Entries taken from a collection:
========
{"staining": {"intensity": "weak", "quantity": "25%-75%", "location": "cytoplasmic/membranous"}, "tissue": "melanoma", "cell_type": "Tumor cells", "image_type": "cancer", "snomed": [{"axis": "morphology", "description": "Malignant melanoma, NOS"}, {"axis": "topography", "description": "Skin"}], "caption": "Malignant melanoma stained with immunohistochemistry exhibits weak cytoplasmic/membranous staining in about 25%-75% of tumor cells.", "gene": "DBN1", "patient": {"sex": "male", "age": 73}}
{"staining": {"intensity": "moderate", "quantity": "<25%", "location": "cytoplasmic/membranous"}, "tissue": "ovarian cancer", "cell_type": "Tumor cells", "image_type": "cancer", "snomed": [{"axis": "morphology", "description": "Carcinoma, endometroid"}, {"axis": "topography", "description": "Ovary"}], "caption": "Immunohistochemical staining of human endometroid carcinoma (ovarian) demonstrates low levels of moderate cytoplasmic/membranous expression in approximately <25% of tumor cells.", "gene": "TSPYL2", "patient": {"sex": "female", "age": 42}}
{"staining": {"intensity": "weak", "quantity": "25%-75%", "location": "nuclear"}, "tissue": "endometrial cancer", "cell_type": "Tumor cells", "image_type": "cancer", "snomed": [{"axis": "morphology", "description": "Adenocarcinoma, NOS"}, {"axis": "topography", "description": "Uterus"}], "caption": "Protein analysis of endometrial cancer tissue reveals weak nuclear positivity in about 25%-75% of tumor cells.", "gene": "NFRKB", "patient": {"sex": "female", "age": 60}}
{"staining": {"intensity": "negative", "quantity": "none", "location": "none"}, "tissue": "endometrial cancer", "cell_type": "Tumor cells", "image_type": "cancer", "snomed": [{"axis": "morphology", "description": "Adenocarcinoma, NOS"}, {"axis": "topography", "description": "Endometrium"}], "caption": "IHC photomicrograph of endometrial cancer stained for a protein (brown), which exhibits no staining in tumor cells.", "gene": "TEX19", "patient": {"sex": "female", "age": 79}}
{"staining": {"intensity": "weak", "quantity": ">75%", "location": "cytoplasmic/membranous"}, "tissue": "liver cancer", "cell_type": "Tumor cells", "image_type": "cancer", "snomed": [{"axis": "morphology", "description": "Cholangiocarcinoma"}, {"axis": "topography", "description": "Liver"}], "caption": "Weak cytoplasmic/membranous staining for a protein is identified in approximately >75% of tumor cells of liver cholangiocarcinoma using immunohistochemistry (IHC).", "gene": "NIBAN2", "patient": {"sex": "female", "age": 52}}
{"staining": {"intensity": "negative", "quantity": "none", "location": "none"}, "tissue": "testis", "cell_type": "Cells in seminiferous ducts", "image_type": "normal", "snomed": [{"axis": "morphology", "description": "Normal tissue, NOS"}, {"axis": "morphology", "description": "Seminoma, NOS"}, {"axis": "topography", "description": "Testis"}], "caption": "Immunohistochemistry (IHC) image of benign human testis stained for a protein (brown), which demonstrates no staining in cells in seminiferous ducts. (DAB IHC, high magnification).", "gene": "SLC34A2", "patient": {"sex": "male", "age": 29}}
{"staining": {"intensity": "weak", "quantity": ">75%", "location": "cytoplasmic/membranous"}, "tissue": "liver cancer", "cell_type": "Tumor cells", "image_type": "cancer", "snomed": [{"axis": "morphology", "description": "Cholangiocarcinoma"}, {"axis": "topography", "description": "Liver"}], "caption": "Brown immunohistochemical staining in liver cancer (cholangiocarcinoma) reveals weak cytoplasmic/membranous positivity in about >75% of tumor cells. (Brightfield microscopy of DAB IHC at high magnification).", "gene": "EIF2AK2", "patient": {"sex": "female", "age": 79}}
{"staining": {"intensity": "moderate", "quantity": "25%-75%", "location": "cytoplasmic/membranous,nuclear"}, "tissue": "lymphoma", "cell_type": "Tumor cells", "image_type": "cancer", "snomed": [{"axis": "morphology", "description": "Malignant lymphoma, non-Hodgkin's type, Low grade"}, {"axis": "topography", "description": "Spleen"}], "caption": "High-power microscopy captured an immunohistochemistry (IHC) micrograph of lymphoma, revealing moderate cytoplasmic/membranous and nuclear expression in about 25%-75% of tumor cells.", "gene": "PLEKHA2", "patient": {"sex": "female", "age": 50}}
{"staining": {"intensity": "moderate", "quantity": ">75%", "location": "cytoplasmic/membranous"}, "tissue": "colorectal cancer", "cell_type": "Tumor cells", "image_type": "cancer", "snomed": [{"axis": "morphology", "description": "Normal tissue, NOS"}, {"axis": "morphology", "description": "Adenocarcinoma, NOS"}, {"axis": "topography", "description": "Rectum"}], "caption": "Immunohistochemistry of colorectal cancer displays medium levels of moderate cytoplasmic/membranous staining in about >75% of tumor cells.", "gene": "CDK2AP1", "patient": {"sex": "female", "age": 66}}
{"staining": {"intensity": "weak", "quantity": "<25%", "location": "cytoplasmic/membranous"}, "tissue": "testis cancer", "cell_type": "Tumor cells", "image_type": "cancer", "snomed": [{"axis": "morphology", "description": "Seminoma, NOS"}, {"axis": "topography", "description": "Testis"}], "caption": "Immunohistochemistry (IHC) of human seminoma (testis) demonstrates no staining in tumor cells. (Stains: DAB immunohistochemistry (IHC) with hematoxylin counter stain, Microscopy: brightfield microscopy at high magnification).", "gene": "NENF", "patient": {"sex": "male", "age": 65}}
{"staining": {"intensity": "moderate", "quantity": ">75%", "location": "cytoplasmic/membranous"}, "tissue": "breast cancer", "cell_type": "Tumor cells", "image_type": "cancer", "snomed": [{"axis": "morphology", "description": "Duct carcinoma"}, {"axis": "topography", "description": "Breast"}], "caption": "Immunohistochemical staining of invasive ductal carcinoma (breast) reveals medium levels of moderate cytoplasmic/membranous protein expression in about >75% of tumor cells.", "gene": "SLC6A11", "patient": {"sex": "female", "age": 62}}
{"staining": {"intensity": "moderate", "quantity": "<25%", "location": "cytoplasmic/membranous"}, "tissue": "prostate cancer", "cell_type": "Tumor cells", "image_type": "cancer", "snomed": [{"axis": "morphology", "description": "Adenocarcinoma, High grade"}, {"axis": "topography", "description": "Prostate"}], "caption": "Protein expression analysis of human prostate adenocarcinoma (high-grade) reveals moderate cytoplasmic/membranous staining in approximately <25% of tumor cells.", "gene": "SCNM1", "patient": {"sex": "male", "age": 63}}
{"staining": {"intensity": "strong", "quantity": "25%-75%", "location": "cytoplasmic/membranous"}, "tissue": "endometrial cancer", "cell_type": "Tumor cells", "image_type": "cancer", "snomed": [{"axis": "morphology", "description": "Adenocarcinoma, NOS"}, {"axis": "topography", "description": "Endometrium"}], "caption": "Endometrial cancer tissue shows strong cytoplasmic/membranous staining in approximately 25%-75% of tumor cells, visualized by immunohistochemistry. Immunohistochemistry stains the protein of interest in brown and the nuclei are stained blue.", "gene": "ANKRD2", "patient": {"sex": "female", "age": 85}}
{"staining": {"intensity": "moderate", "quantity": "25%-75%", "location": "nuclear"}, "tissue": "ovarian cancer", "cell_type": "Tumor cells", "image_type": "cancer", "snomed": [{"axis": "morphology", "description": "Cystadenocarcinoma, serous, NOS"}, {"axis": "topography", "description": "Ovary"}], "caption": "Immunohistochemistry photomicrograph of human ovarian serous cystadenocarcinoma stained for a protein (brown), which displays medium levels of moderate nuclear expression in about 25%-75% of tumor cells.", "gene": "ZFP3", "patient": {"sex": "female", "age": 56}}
========
Copy out the data exactly as it stands, leaving nothing out.

{"staining": {"intensity": "weak", "quantity": "25%-75%", "location": "cytoplasmic/membranous"}, "tissue": "melanoma", "cell_type": "Tumor cells", "image_type": "cancer", "snomed": [{"axis": "morphology", "description": "Malignant melanoma, NOS"}, {"axis": "topography", "description": "Skin"}], "caption": "Malignant melanoma stained with immunohistochemistry exhibits weak cytoplasmic/membranous staining in about 25%-75% of tumor cells.", "gene": "DBN1", "patient": {"sex": "male", "age": 73}}
{"staining": {"intensity": "moderate", "quantity": "<25%", "location": "cytoplasmic/membranous"}, "tissue": "ovarian cancer", "cell_type": "Tumor cells", "image_type": "cancer", "snomed": [{"axis": "morphology", "description": "Carcinoma, endometroid"}, {"axis": "topography", "description": "Ovary"}], "caption": "Immunohistochemical staining of human endometroid carcinoma (ovarian) demonstrates low levels of moderate cytoplasmic/membranous expression in approximately <25% of tumor cells.", "gene": "TSPYL2", "patient": {"sex": "female", "age": 42}}
{"staining": {"intensity": "weak", "quantity": "25%-75%", "location": "nuclear"}, "tissue": "endometrial cancer", "cell_type": "Tumor cells", "image_type": "cancer", "snomed": [{"axis": "morphology", "description": "Adenocarcinoma, NOS"}, {"axis": "topography", "description": "Uterus"}], "caption": "Protein analysis of endometrial cancer tissue reveals weak nuclear positivity in about 25%-75% of tumor cells.", "gene": "NFRKB", "patient": {"sex": "female", "age": 60}}
{"staining": {"intensity": "negative", "quantity": "none", "location": "none"}, "tissue": "endometrial cancer", "cell_type": "Tumor cells", "image_type": "cancer", "snomed": [{"axis": "morphology", "description": "Adenocarcinoma, NOS"}, {"axis": "topography", "description": "Endometrium"}], "caption": "IHC photomicrograph of endometrial cancer stained for a protein (brown), which exhibits no staining in tumor cells.", "gene": "TEX19", "patient": {"sex": "female", "age": 79}}
{"staining": {"intensity": "weak", "quantity": ">75%", "location": "cytoplasmic/membranous"}, "tissue": "liver cancer", "cell_type": "Tumor cells", "image_type": "cancer", "snomed": [{"axis": "morphology", "description": "Cholangiocarcinoma"}, {"axis": "topography", "description": "Liver"}], "caption": "Weak cytoplasmic/membranous staining for a protein is identified in approximately >75% of tumor cells of liver cholangiocarcinoma using immunohistochemistry (IHC).", "gene": "NIBAN2", "patient": {"sex": "female", "age": 52}}
{"staining": {"intensity": "negative", "quantity": "none", "location": "none"}, "tissue": "testis", "cell_type": "Cells in seminiferous ducts", "image_type": "normal", "snomed": [{"axis": "morphology", "description": "Normal tissue, NOS"}, {"axis": "morphology", "description": "Seminoma, NOS"}, {"axis": "topography", "description": "Testis"}], "caption": "Immunohistochemistry (IHC) image of benign human testis stained for a protein (brown), which demonstrates no staining in cells in seminiferous ducts. (DAB IHC, high magnification).", "gene": "SLC34A2", "patient": {"sex": "male", "age": 29}}
{"staining": {"intensity": "weak", "quantity": ">75%", "location": "cytoplasmic/membranous"}, "tissue": "liver cancer", "cell_type": "Tumor cells", "image_type": "cancer", "snomed": [{"axis": "morphology", "description": "Cholangiocarcinoma"}, {"axis": "topography", "description": "Liver"}], "caption": "Brown immunohistochemical staining in liver cancer (cholangiocarcinoma) reveals weak cytoplasmic/membranous positivity in about >75% of tumor cells. (Brightfield microscopy of DAB IHC at high magnification).", "gene": "EIF2AK2", "patient": {"sex": "female", "age": 79}}
{"staining": {"intensity": "moderate", "quantity": "25%-75%", "location": "cytoplasmic/membranous,nuclear"}, "tissue": "lymphoma", "cell_type": "Tumor cells", "image_type": "cancer", "snomed": [{"axis": "morphology", "description": "Malignant lymphoma, non-Hodgkin's type, Low grade"}, {"axis": "topography", "description": "Spleen"}], "caption": "High-power microscopy captured an immunohistochemistry (IHC) micrograph of lymphoma, revealing moderate cytoplasmic/membranous and nuclear expression in about 25%-75% of tumor cells.", "gene": "PLEKHA2", "patient": {"sex": "female", "age": 50}}
{"staining": {"intensity": "moderate", "quantity": ">75%", "location": "cytoplasmic/membranous"}, "tissue": "colorectal cancer", "cell_type": "Tumor cells", "image_type": "cancer", "snomed": [{"axis": "morphology", "description": "Normal tissue, NOS"}, {"axis": "morphology", "description": "Adenocarcinoma, NOS"}, {"axis": "topography", "description": "Rectum"}], "caption": "Immunohistochemistry of colorectal cancer displays medium levels of moderate cytoplasmic/membranous staining in about >75% of tumor cells.", "gene": "CDK2AP1", "patient": {"sex": "female", "age": 66}}
{"staining": {"intensity": "weak", "quantity": "<25%", "location": "cytoplasmic/membranous"}, "tissue": "testis cancer", "cell_type": "Tumor cells", "image_type": "cancer", "snomed": [{"axis": "morphology", "description": "Seminoma, NOS"}, {"axis": "topography", "description": "Testis"}], "caption": "Immunohistochemistry (IHC) of human seminoma (testis) demonstrates no staining in tumor cells. (Stains: DAB immunohistochemistry (IHC) with hematoxylin counter stain, Microscopy: brightfield microscopy at high magnification).", "gene": "NENF", "patient": {"sex": "male", "age": 65}}
{"staining": {"intensity": "moderate", "quantity": ">75%", "location": "cytoplasmic/membranous"}, "tissue": "breast cancer", "cell_type": "Tumor cells", "image_type": "cancer", "snomed": [{"axis": "morphology", "description": "Duct carcinoma"}, {"axis": "topography", "description": "Breast"}], "caption": "Immunohistochemical staining of invasive ductal carcinoma (breast) reveals medium levels of moderate cytoplasmic/membranous protein expression in about >75% of tumor cells.", "gene": "SLC6A11", "patient": {"sex": "female", "age": 62}}
{"staining": {"intensity": "moderate", "quantity": "<25%", "location": "cytoplasmic/membranous"}, "tissue": "prostate cancer", "cell_type": "Tumor cells", "image_type": "cancer", "snomed": [{"axis": "morphology", "description": "Adenocarcinoma, High grade"}, {"axis": "topography", "description": "Prostate"}], "caption": "Protein expression analysis of human prostate adenocarcinoma (high-grade) reveals moderate cytoplasmic/membranous staining in approximately <25% of tumor cells.", "gene": "SCNM1", "patient": {"sex": "male", "age": 63}}
{"staining": {"intensity": "strong", "quantity": "25%-75%", "location": "cytoplasmic/membranous"}, "tissue": "endometrial cancer", "cell_type": "Tumor cells", "image_type": "cancer", "snomed": [{"axis": "morphology", "description": "Adenocarcinoma, NOS"}, {"axis": "topography", "description": "Endometrium"}], "caption": "Endometrial cancer tissue shows strong cytoplasmic/membranous staining in approximately 25%-75% of tumor cells, visualized by immunohistochemistry. Immunohistochemistry stains the protein of interest in brown and the nuclei are stained blue.", "gene": "ANKRD2", "patient": {"sex": "female", "age": 85}}
{"staining": {"intensity": "moderate", "quantity": "25%-75%", "location": "nuclear"}, "tissue": "ovarian cancer", "cell_type": "Tumor cells", "image_type": "cancer", "snomed": [{"axis": "morphology", "description": "Cystadenocarcinoma, serous, NOS"}, {"axis": "topography", "description": "Ovary"}], "caption": "Immunohistochemistry photomicrograph of human ovarian serous cystadenocarcinoma stained for a protein (brown), which displays medium levels of moderate nuclear expression in about 25%-75% of tumor cells.", "gene": "ZFP3", "patient": {"sex": "female", "age": 56}}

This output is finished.